Council will also consider leasing office space at 1719 E. Second Street to serve as the new home for the Downtown Austin Community Court – although Council Member Pio Renteria, whose District 3 includes the proposed DACC site, said at Tuesday's work session that he intends to move to postpone approval of the lease if staff does not do so on its own.
Renteria said he had just learned about the new location earlier in the week and was not aware of any outreach conducted to nearby neighborhood groups. (Alex Gale, the city's interim real estate officer, said community engagement around potential leases is not common.) The East Austin location is not exactly Downtown, Renteria pointed out. "I'm afraid if we approve this there's going to be a lot of angry residents," Renteria told staff and his colleagues, "because it's in the middle of a residential neighborhood."
Currently, DACC is operating out of the Terrazas Branch Library (closed during the pandemic), about a half mile closer to Downtown than the proposed new location. Staff is seeking approval of a 10-year lease at the new site, with another 10-year extension option, which would cost a maximum of $21.6 million. The old DACC building, located at 719 E. Sixth, is in deteriorating condition and is too small for the growing court program. It was originally designed to process about 5,500 cases per year, but by 2013 it was processing 10,600 new cases annually; DACC staff has been calling for a larger space since.

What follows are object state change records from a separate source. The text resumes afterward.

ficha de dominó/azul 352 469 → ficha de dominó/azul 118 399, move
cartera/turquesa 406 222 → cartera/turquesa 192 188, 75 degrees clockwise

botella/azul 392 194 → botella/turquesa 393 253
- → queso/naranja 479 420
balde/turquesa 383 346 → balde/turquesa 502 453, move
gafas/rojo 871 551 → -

Benefits of the new location include enough space for DACC's current 31 employees, as well as room to grow. The space would also allow DACC to provide more resources, such as showers and laundry facilities, to those they serve who are experiencing homelessness. And Capitol Metro's number 17 bus line drops off directly in front of the building, making it more accessible.
In other business, the controversial street impact fee program, which has long been in development by the Austin Transportation Department and community groups, will finally make its way to Council – but likely only for a first-reading vote, according to Mayor Pro Tem Delia Garza. The program would impose a fee on new developments, which staff expects to generate around $259 million in revenue over the first 10 years.

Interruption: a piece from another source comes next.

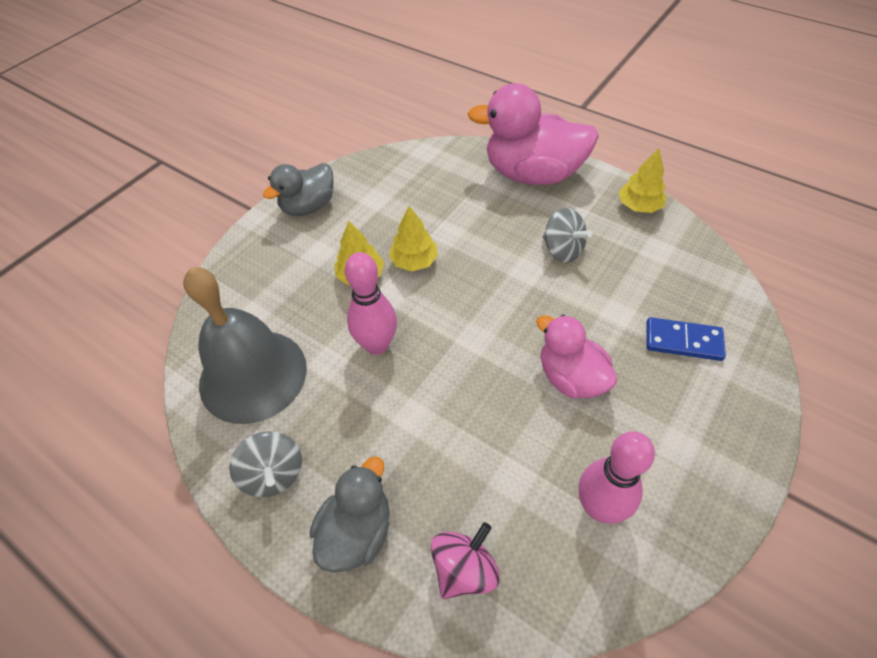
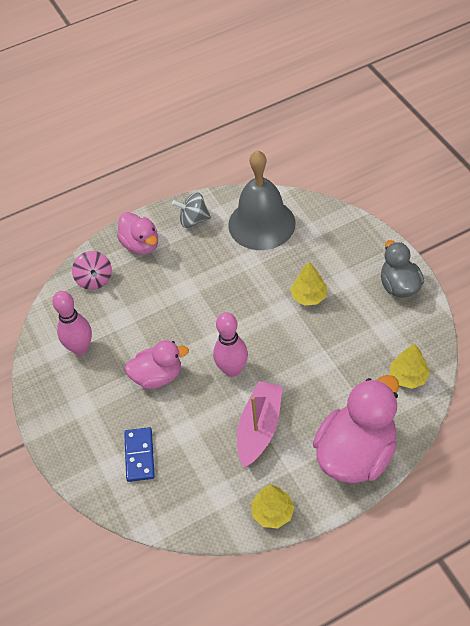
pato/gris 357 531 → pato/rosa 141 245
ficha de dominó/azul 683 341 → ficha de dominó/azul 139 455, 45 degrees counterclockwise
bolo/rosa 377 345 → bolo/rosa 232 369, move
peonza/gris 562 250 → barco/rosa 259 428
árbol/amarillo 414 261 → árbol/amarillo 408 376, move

Revenues would be allocated for roadway improvement projects called for in the Roadway Capacity Plan, a part of the broader Austin Strategic Mobility Plan. Such fee programs are intended to help cities pay for infrastructure maintenance as they grow, but skeptics point out that under state law, the revenues collected can only be used on roadways that carry car traffic, meaning the city would not be able to use the money to improve bike lanes, sidewalks, or other parts of the transportation network.